Buffalo, N.Y. (WBEN) - The 19-year-old white gunman who has been accused of a racially-motivated mass murdering of 10 black people at a local Buffalo supermarket on Jefferson Avenue pled guilty Monday to the highest counts of his indictment with the State of New York.
These charges include a charge that nobody in the State of New York has plead guilty to, domestic terrorism motivated by hate in the first degree, which alone automatically qualifies the teenage shooter the highest sentence possible in New York State, life without parole.
"Thank God, the families and the victims who survived this don't have to endure a long, protracted trial," said Erie County District Attorney John Flynn following the guilty plea. "Today, justice at my level is complete, obviously the federal government still has their charges. Their charges are exactly the same as mine. So the only difference obviously, is that the federal government has the death penalty."
Will the shooter see the death penalty? The Department of Justice will have to continue deliberation of the federal death penalty.
"The focus now, in terms of the the federal case now turns to the U.S. Attorney's Office in the Department of Justice," former NY Attorney General Dennis Vacco tells WBEN. "They previously had filed an indictment and in that indictment, they had made allegations of fact that would support seeking the death penalty, but the implementation of the death penalty at the federal level has been under a moratorium imposed by the Attorney General for some time now, as the Department of Justice is reviewing the process and procedure for implementing the death penalty."
Vacco believes the Department of Justice has been moving since the federal indictment was filed in July, "Part of the deliberation in my estimation is not just whether or not the circumstances and facts surrounding the Tops shooting qualify for the death penalty, because I believe, statutorily, they do qualify for the death penalty," Vacco says. "But I think the deliberation at the Department of Justice is whether or not the death penalty should be imposed, or at least sought. The process, that's ongoing. My sense is the guilty pleas in state court will have some influence on that deliberation. but I think that the next determination, in terms of the course of the federal case needs to be made by the Attorney General regarding whether or not the DOJ will seek the death penalty."

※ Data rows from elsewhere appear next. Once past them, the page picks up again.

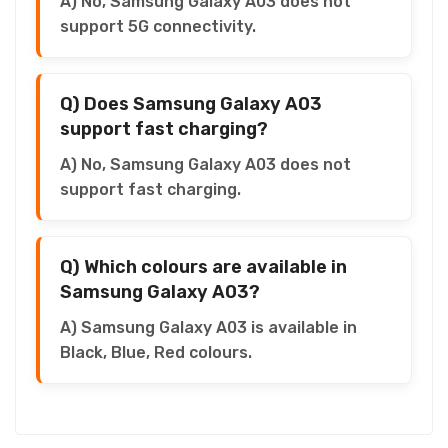
A) No, Samsung Galaxy A03 does not
support 5G connectivity.
Q) Does Samsung Galaxy A03
support fast charging?
A) No, Samsung Galaxy A03 does not
support fast charging.
Q) Which colours are available in
Samsung Galaxy A03?
A) Samsung Galaxy A03 is available in
Black, Blue, Red colours.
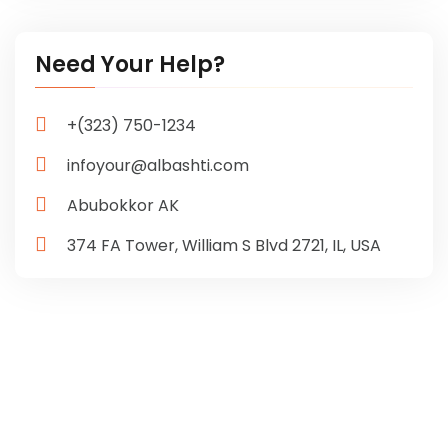
Need Your Help?
+(323) 750-1234
infoyour@albashti.com
Abubokkor AK
374 FA Tower, William S Blvd
2721, IL, USA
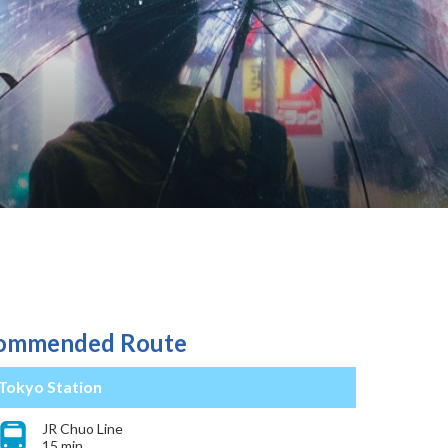
ommended Route
Tokyo Station
JR Chuo Line
15 min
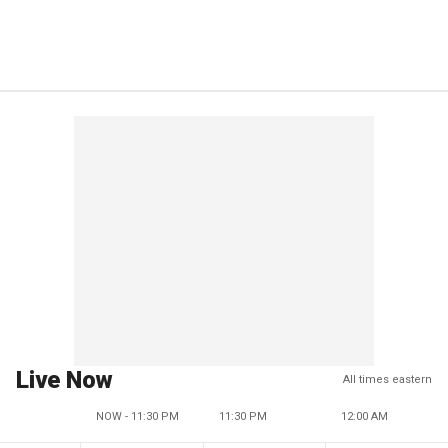
Live Now
All times eastern
NOW - 11:30 PM
11:30 PM
12:00 AM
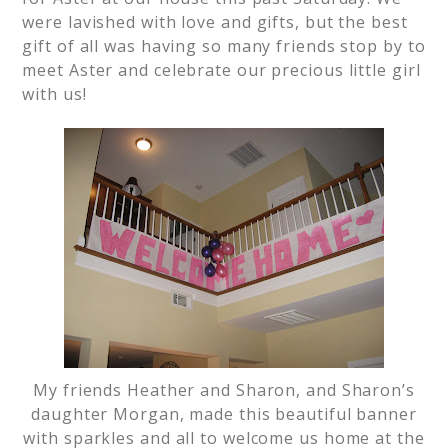
were lavished with love and gifts, but the best
gift of all was having so many friends stop by to
meet Aster and celebrate our precious little girl
with us!
My friends Heather and Sharon, and Sharon’s
daughter Morgan, made this beautiful banner
with sparkles and all to welcome us home at the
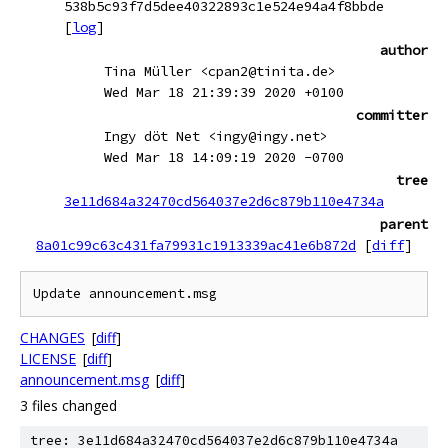
538b5c93f7d5dee40322893c1e524e94a4f8bbde
[
log
]
author
Tina Müller <cpan2@tinita.de>
Wed Mar 18 21:39:39 2020 +0100
committer
Ingy döt Net <ingy@ingy.net>
Wed Mar 18 14:09:19 2020 -0700
tree
3e11d684a32470cd564037e2d6c879b110e4734a
parent
8a01c99c63c431fa79931c1913339ac41e6b872d
[
diff
]
CHANGES
[
diff
]
LICENSE
[
diff
]
announcement.msg
[
diff
]
3 files changed
tree: 3e11d684a32470cd564037e2d6c879b110e4734a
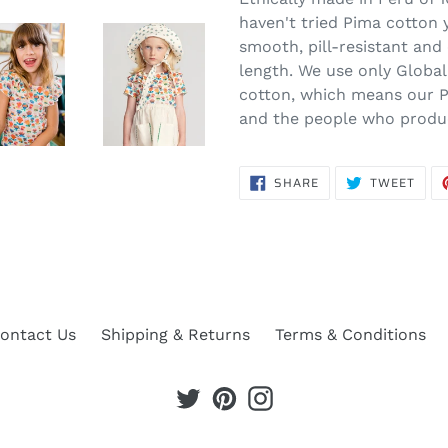
haven't tried Pima cotton ye
smooth, pill-resistant and 
length. We use only Globa
cotton, which means our P
and the people who produce
SHARE
TWE
SHARE
TWEET
ON
ON
FACEBOOK
TWIT
ontact Us
Shipping & Returns
Terms & Conditions
Twitter
Pinterest
Instagram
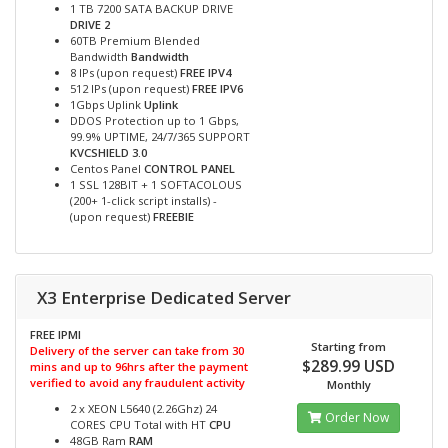
1 TB 7200 SATA BACKUP DRIVE
DRIVE 2
60TB Premium Blended
Bandwidth
Bandwidth
8 IPs (upon request)
FREE IPV4
512 IPs (upon request)
FREE IPV6
1Gbps Uplink
Uplink
DDOS Protection up to 1 Gbps,
99.9% UPTIME, 24/7/365 SUPPORT
KVCSHIELD 3.0
Centos Panel
CONTROL PANEL
1 SSL 128BIT + 1 SOFTACOLOUS
(200+ 1-click script installs) -
(upon request)
FREEBIE
X3 Enterprise Dedicated Server
FREE IPMI
Starting from
Delivery of the server can take from 30
$289.99 USD
mins and up to 96hrs after the payment
verified to avoid any fraudulent activity
Monthly
2 x XEON L5640 (2.26Ghz) 24
Order Now
CORES CPU Total with HT
CPU
48GB Ram
RAM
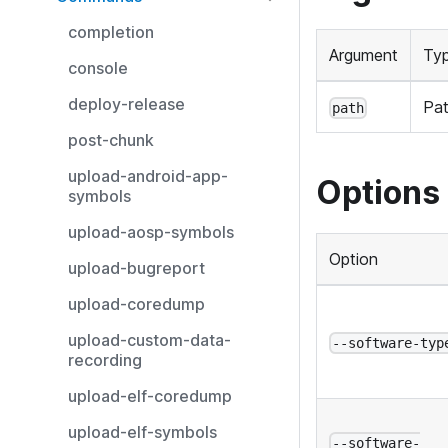
completion
Argument
Ty
console
deploy-release
Pa
path
post-chunk
upload-android-app-
Options
symbols
upload-aosp-symbols
Option
upload-bugreport
upload-coredump
upload-custom-data-
--software-typ
recording
upload-elf-coredump
upload-elf-symbols
--software-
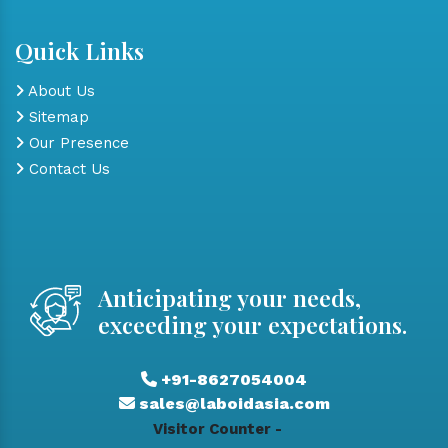
Quick Links
About Us
Sitemap
Our Presence
Contact Us
Anticipating your needs,
exceeding your expectations.
+91-8627054004
sales@laboidasia.com
Visitor Counter -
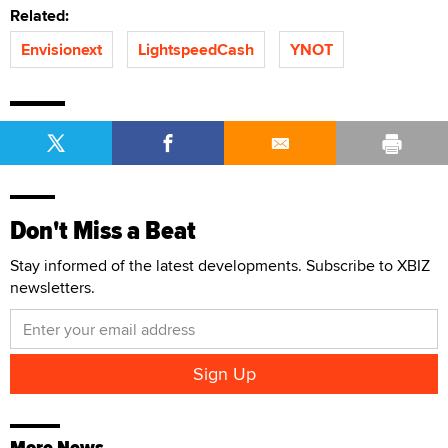
Related:
Envisionext
LightspeedCash
YNOT
Don't Miss a Beat
Stay informed of the latest developments. Subscribe to XBIZ
newsletters.
More News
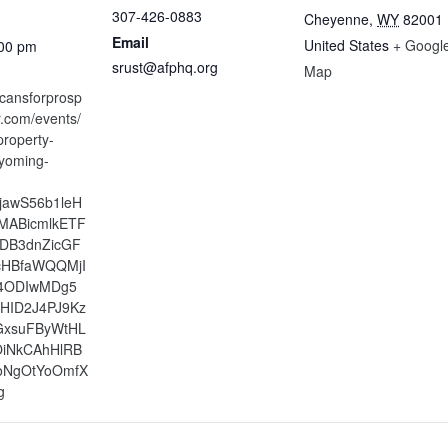
307-426-0883
Cheyenne
,
WY
82001
Email
United States
+ Googl
:00 pm
srust@afphq.org
Map
icansforprosp
tr.com/events/
property-
yoming-
xjawS56b1leH
MABicmlkETF
bDB3dnZicGF
cHBfaWQQMjI
4ODIwMDg5
HID2J4PJ9Kz
GxsuFByWtHL
OiNkCAhHlRB
oNgOtYoOmfX
g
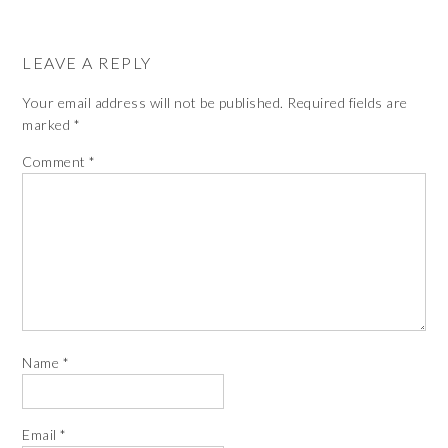
LEAVE A REPLY
Your email address will not be published.
Required fields are
marked
*
Comment
*
Name
*
Email
*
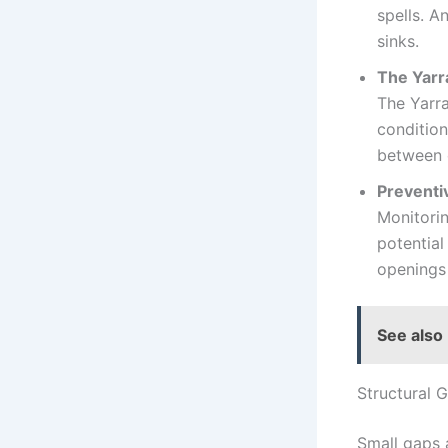
spells. A
sinks.
The Yarr
The Yarra
condition
between 
Preventi
Monitorin
potential
openings 
See also
Structural 
Small gaps 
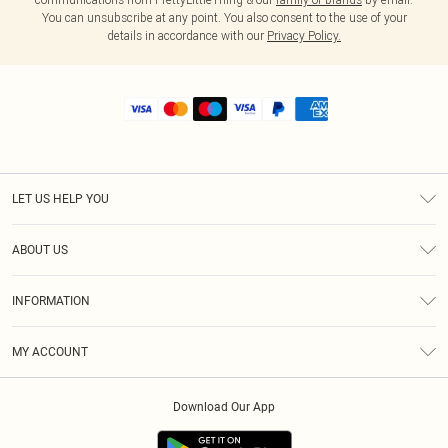
You can unsubscribe at any point. You also consent to the use of your
details in accordance with our
Privacy Policy.
LET US HELP YOU
Help
ABOUT US
Returns
About Us
Shipping
INFORMATION
Diversity
Size Guide
Terms & Conditions
MY ACCOUNT
Privacy Policy
Order History
About Cookies
Download Our App
Track My Order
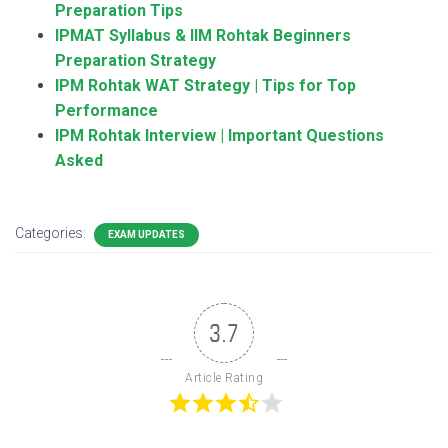
Preparation Tips
IPMAT Syllabus & IIM Rohtak Beginners
Preparation Strategy
IPM Rohtak WAT Strategy | Tips for Top
Performance
IPM Rohtak Interview | Important Questions
Asked
Categories:
EXAM UPDATES
3.7
Article Rating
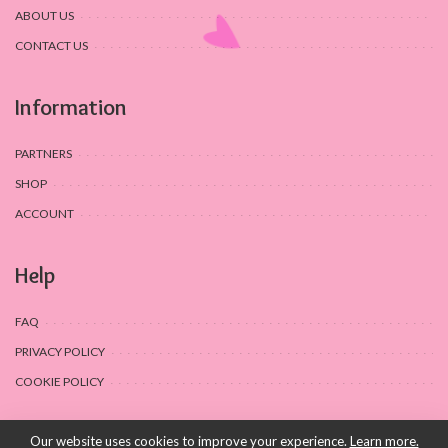
ABOUT US
CONTACT US
Information
PARTNERS
SHOP
ACCOUNT
Help
FAQ
PRIVACY POLICY
COOKIE POLICY
Our website uses cookies to improve your experience.
Learn more.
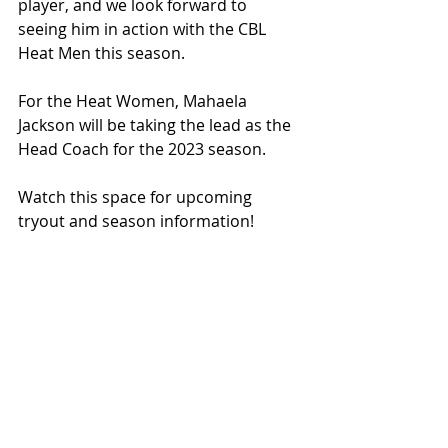
player, and we look forward to 
seeing him in action with the CBL 
Heat Men this season.
For the Heat Women, Mahaela 
Jackson will be taking the lead as the 
Head Coach for the 2023 season.
Watch this space for upcoming 
tryout and season information!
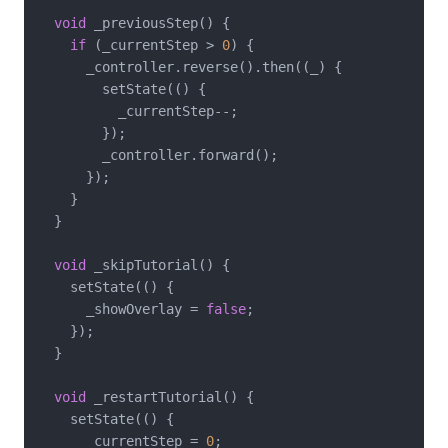
void
 _previousStep() {

if
 (_currentStep > 
0
) {

      _controller.reverse().then((_) {

        setState(() {

          _currentStep--;

        });

        _controller.forward();

      });

    }

  }

void
 _skipTutorial() {

    setState(() {

      _showOverlay = 
false
;

    });

  }

void
 _restartTutorial() {

    setState(() {

      _currentStep = 
0
;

According to Vacco, the families of the victims could play a role in influence, "The viewpoint of the victim's families is an important consideration. I'm not sure that there's necessarily a legal requirement that their opinion be sought. They certainly don't have veto power and they certainly can't demand that the death penalty be imposed, but they are the families of the victims. Their thoughts and concerns about how this case should be handled, from the perspective of the death penalty, I think are valid observations that the Department of Justice would be interested in."
The federal death penalty has been reserved typically for very specific instances, could the series of mass shootings plaguing our nation be consideration for removing the memorandum of the death penalty in the nation?
"I think that the facts and circumstances are there," Vacco says. "The death penalty is federally enacted by Congress and it's signed into law by the President, so it is the law of the land. However, the Department of Justice does have discretion as to when to employ it. In my view, if the death penalty is not applicable to the circumstances of these events here in Buffalo in May, then there are no other circumstances that that that federal death penalty would be would be applied to."